Estratégia & Marca
Quem compete no nível do produto sempre será copiável. Quem compete no nível da ideia se torna insubstituível. Um manifesto sobre marca, significado e a diferença entre ruído e posicionamento.
Se a sua estratégia de marca se resume a ser apenas mais um eco na câmara de ressonância do mercado, ensinando o que todos já ensinam, você está construindo uma audiência de curiosos, não uma clientela que paga.
Construção de marca é leitura de mercado. É entender comportamento, contexto e movimento. É observar onde todo mundo está fazendo igual. Aquele espaço não ocupado. Aquele significado ainda não explorado. Aquilo que o público sente, mas ninguém traduziu.
Clientes de alto valor não compram conteúdo. Eles não estão em busca de mais uma dica genérica que pode ser encontrada em qualquer esquina da internet. O que eles buscam — e pelo que estão dispostos a investir — é uma perspectiva única. Uma forma de ver o mundo que só você consegue oferecer.
Bad Bunny poderia ter lançado exatamente o mesmo álbum sem a narrativa que construiu. As músicas seriam idênticas. A qualidade técnica seria impecável. Seria um sucesso? Óbvio. Mas o impacto seria radicalmente diferente.
Por quê? Porque ele não apenas fez música. Ele criou um movimento de pertencimento em torno de uma ideia que já existia latente no seu público: a necessidade de validação cultural, de reconexão com raízes, de resistência contra a homogeneização e contra a ordem que suprime a identidade latino-americana.
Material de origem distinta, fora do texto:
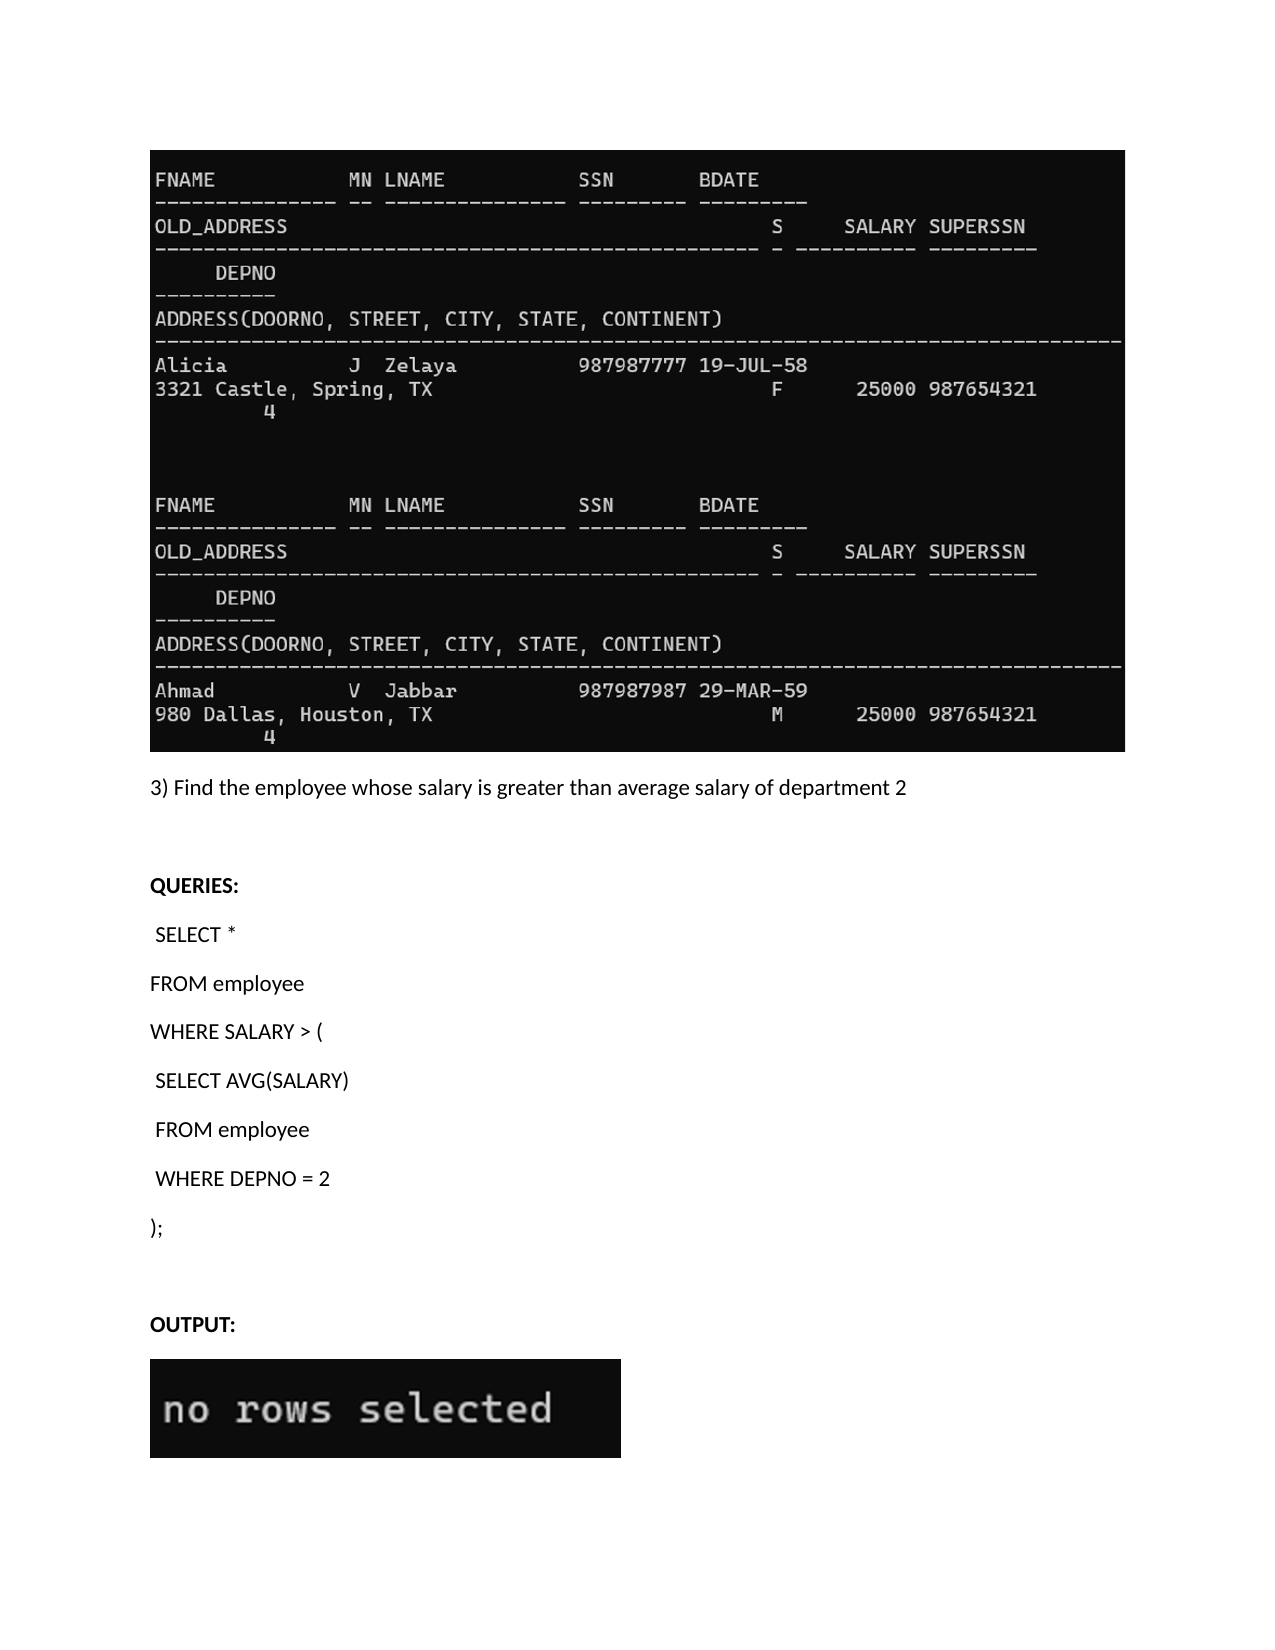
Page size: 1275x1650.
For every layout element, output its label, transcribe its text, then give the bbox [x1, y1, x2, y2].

picture [150, 1359, 621, 1458]
text 3) Find the employee whose salary is greater than average salary of department 2 [150, 773, 1125, 801]
text WHERE DEPNO = 2 [150, 1164, 1125, 1192]
text FROM employee [150, 1115, 1125, 1143]
text QUERIES: [150, 871, 1125, 899]
text WHERE SALARY > ( [150, 1017, 1125, 1046]
picture [150, 150, 1125, 752]
text SELECT AVG(SALARY) [150, 1066, 1125, 1094]
text OUTPUT: [150, 1311, 1125, 1339]
text SELECT * [150, 920, 1125, 948]
text ); [150, 1213, 1125, 1241]
text FROM employee [150, 969, 1125, 997]
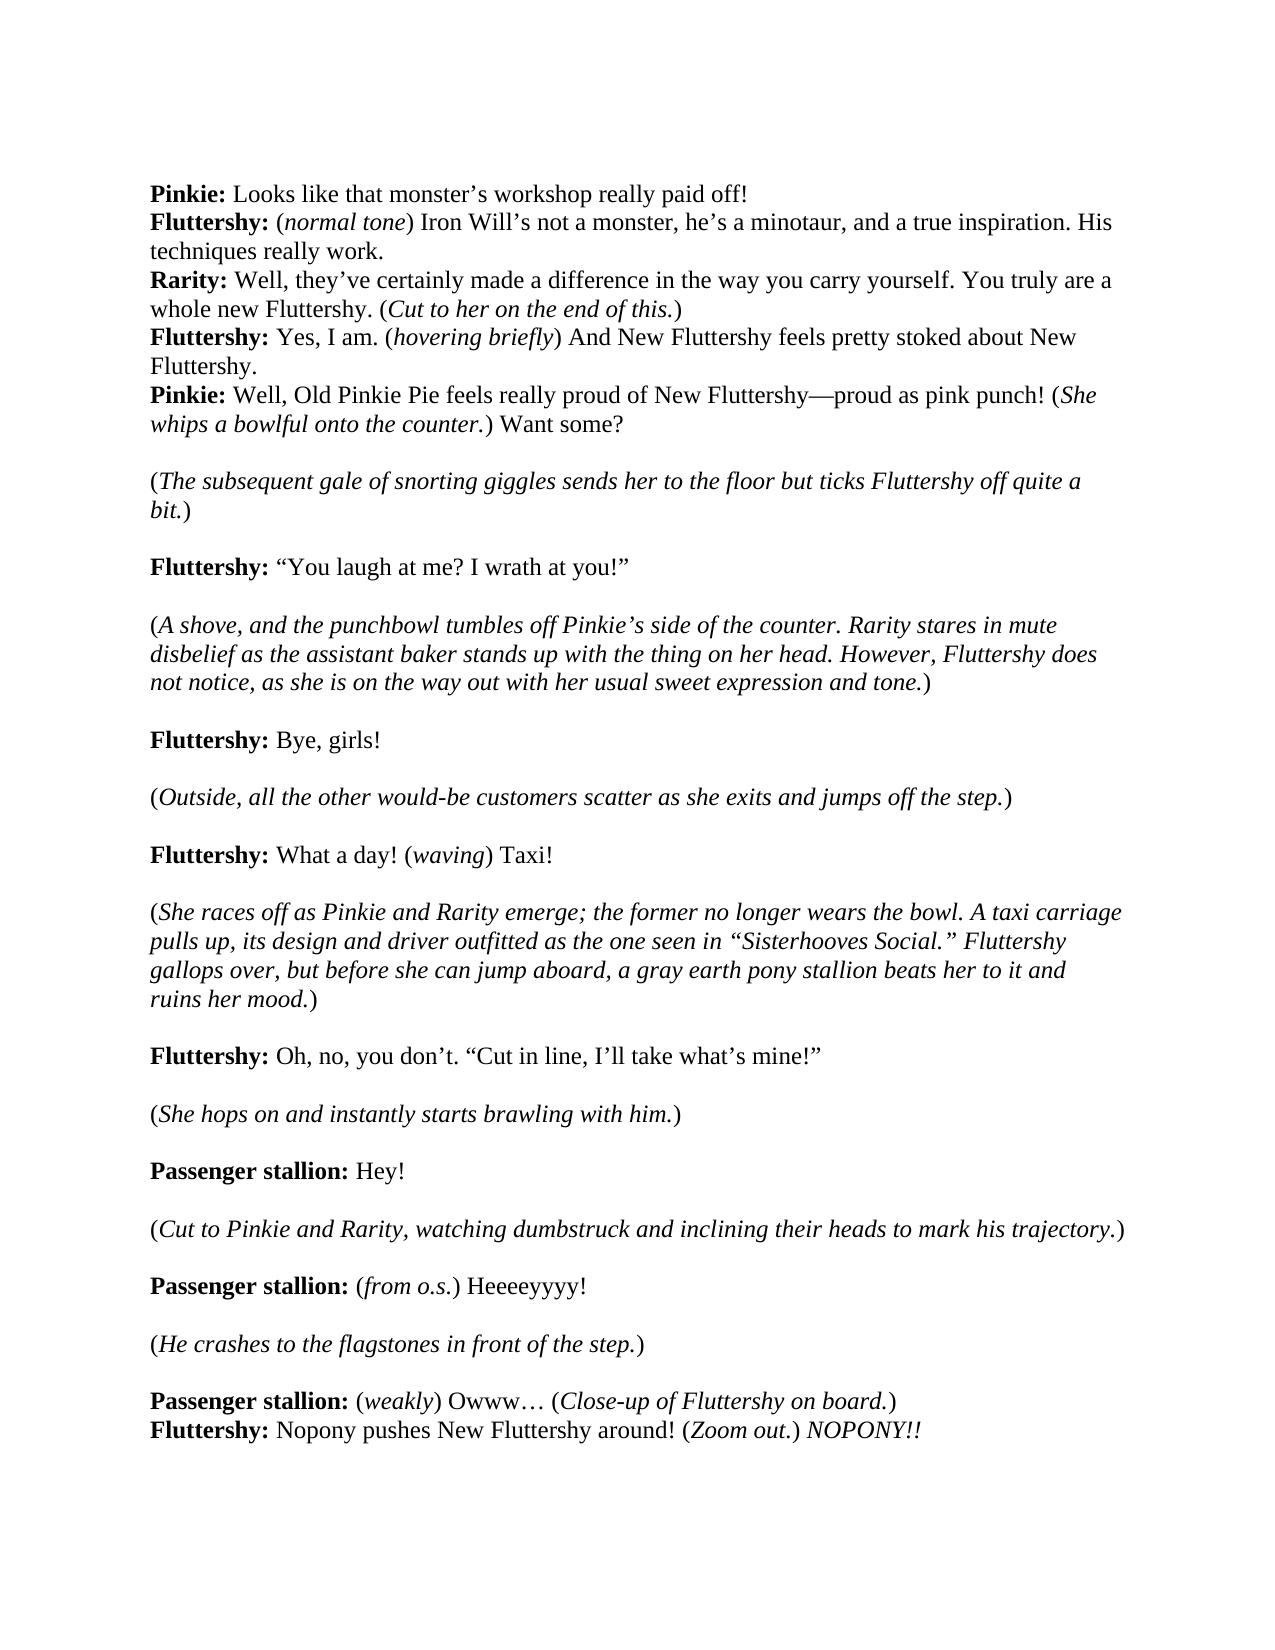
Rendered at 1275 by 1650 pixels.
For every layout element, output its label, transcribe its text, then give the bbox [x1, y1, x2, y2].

text Fluttershy: Oh, no, you don’t. “Cut in line, I’ll take what’s mine!” [150, 1041, 1125, 1070]
text Fluttershy: Nopony pushes New Fluttershy around! (Zoom out.) NOPONY!! [150, 1415, 1125, 1444]
text Fluttershy: (normal tone) Iron Will’s not a monster, he’s a minotaur, and a true inspiration. His techniques really work. [150, 207, 1125, 265]
text (A shove, and the punchbowl tumbles off Pinkie’s side of the counter. Rarity stares in mute disbelief as the assistant baker stands up with the thing on her head. However, Fluttershy does not notice, as she is on the way out with her usual sweet expression and tone.) [150, 610, 1125, 696]
text Passenger stallion: Hey! [150, 1156, 1125, 1185]
text Passenger stallion: (weakly) Owww… (Close-up of Fluttershy on board.) [150, 1386, 1125, 1415]
text (She races off as Pinkie and Rarity emerge; the former no longer wears the bowl. A taxi carriage pulls up, its design and driver outfitted as the one seen in “Sisterhooves Social.” Fluttershy gallops over, but before she can jump aboard, a gray earth pony stallion beats her to it and ruins her mood.) [150, 897, 1125, 1012]
text (She hops on and instantly starts brawling with him.) [150, 1099, 1125, 1127]
text (Outside, all the other would-be customers scatter as she exits and jumps off the step.) [150, 782, 1125, 811]
text Passenger stallion: (from o.s.) Heeeeyyyy! [150, 1271, 1125, 1300]
text (He crashes to the flagstones in front of the step.) [150, 1329, 1125, 1357]
text Fluttershy: Yes, I am. (hovering briefly) And New Fluttershy feels pretty stoked about New Fluttershy. [150, 322, 1125, 380]
text Pinkie: Looks like that monster’s workshop really paid off! [150, 179, 1125, 207]
text Fluttershy: What a day! (waving) Taxi! [150, 840, 1125, 869]
text Pinkie: Well, Old Pinkie Pie feels really proud of New Fluttershy—proud as pink punch! (She whips a bowlful onto the counter.) Want some? [150, 380, 1125, 437]
text Fluttershy: Bye, girls! [150, 725, 1125, 754]
text (Cut to Pinkie and Rarity, watching dumbstruck and inclining their heads to mark his trajectory.) [150, 1214, 1125, 1242]
text Rarity: Well, they’ve certainly made a difference in the way you carry yourself. You truly are a whole new Fluttershy. (Cut to her on the end of this.) [150, 265, 1125, 322]
text Fluttershy: “You laugh at me? I wrath at you!” [150, 552, 1125, 581]
text (The subsequent gale of snorting giggles sends her to the floor but ticks Fluttershy off quite a bit.) [150, 466, 1125, 524]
Essa reflexão não é exclusiva para artistas. É vital para qualquer profissional ou negócio que ainda acredita que basta ter um bom serviço. Quem compete apenas no nível do produto sempre será copiável. Sempre estará na guerra de preço. Sempre dependerá do convencimento.
Quem compete no nível da ideia se torna insubstituível.
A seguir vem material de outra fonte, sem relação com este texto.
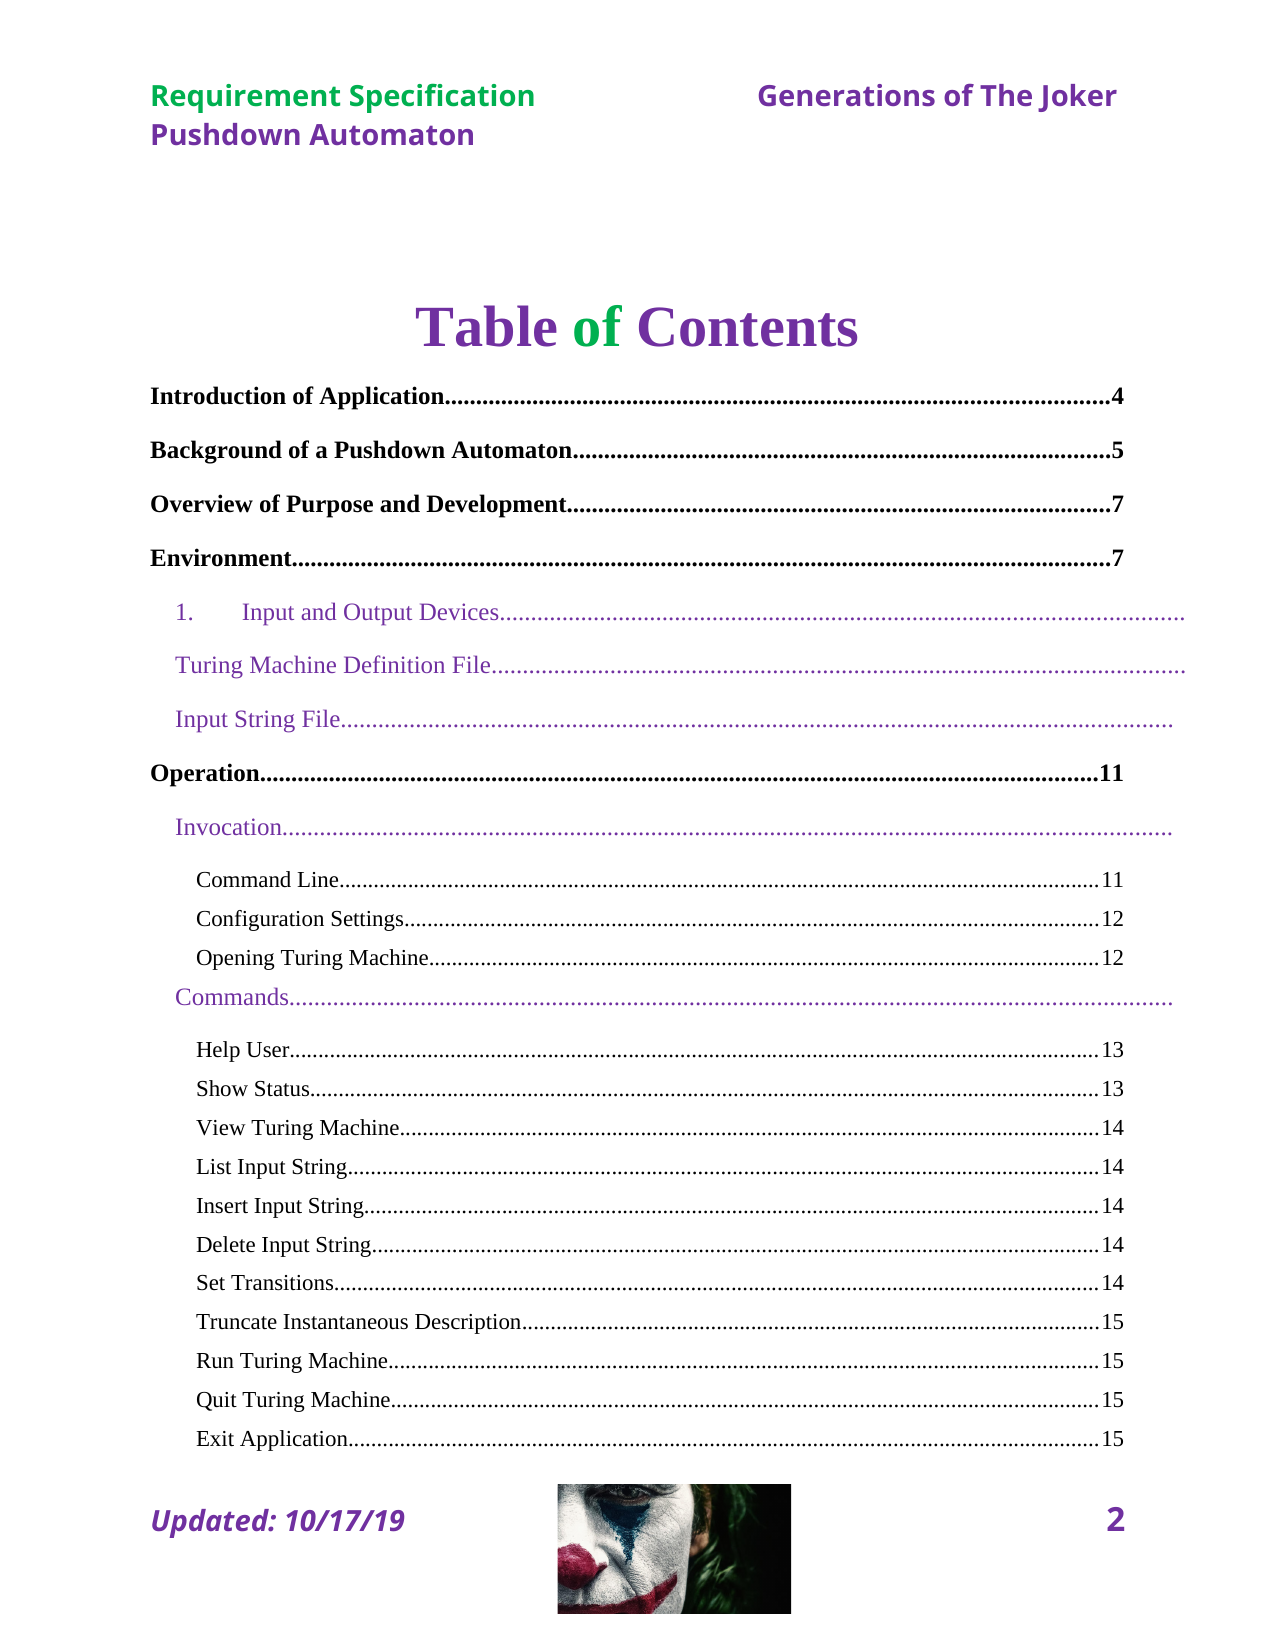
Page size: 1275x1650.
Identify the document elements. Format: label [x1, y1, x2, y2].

picture [557, 1484, 792, 1614]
Em 2026, a desejabilidade não reside mais apenas na qualidade técnica impecável — isso já é o mínimo esperado. A nova equação envolve função, história e símbolo. O consumidor que realmente importa não quer apenas comprar um produto; quer investir em identidade e autoexpressão.
Uma bolsa Hermès não é desejada apenas pelo couro. É desejada porque cada uma é assinada por um único artesão que dedicou anos àquele ofício. O tempo e a intenção cristalizados naquele objeto são o verdadeiro luxo. Não é a bolsa. É a história. É o significado.
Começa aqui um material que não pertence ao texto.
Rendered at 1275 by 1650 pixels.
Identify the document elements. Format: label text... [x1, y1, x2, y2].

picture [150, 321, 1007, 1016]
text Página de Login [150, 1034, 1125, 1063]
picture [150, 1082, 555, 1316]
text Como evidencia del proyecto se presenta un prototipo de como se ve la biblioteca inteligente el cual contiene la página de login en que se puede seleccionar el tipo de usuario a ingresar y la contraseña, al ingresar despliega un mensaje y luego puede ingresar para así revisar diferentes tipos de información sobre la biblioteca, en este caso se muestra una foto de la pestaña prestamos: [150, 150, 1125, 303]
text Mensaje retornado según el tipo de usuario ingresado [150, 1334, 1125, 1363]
Nesse cenário, o seu conteúdo precisa te posicionar de forma inequívoca. Precisa ser algo que não poderia ter sido escrito por mais ninguém. Precisa carregar a sua visão de mundo, a sua identidade, a sua marca. Se qualquer pessoa do seu nicho poderia ter publicado aquilo, não é posicionamento. É ruído.
Um conteúdo que posiciona não ensina o básico. Traz uma perspectiva nova. Um pensamento elaborado sobre um problema complexo. É o conteúdo que faz o leitor parar e repensar o que achava que sabia.
Não compram de quem sabe muito. Compram de quem tem certeza de quem é, do que representa e sabe comunicar claramente: “Eu resolvo esse problema específico melhor que qualquer outro.”
Para construir uma fortaleza de autoridade magnética, existem pilares estratégicos que separam quem compete no ruído de quem compete na ideia.
A maioria repete as tendências e o senso comum. Quem se posiciona desafia o status quo e apresenta uma visão única sobre o setor. Não segue. Lidera.
O ruído cria tutoriais genéricos e dicas superficiais para agradar a todos. O posicionamento aprofunda em análises que mudam a forma como o cliente pensa. Não entretém. Transforma.
A maioria tenta convencer através de insistência e descontos. Quem se posiciona revela a força invisível que já existe no público e dá nome a ela, criando pertencimento genuíno. Não vende. Convida.
O ruído briga no nível do produto — preço, features, especificações. O posicionamento compete no nível da ideia e do significado, tornando-se insubstituível. Não compete. Transcende.
Se você cansou de criar conteúdo para atrair pessoas que nunca serão seus clientes, é hora de redesenhar sua estratégia de posicionamento e comunicação. O objetivo não é falar com todos. É atrair exclusivamente aqueles que compreendem o valor da sua visão e estão dispostos a investir nela.
É exatamente isso que o posicionamento faz: revela a força invisível que já existe no seu público e dá nome a ela. E quando você consegue nomear o que o seu cliente sente, mas não conseguia expressar, você deixa de ser uma opção e passa a ser a única escolha possível.
O mundo é dos posicionados. Não dos produtivos.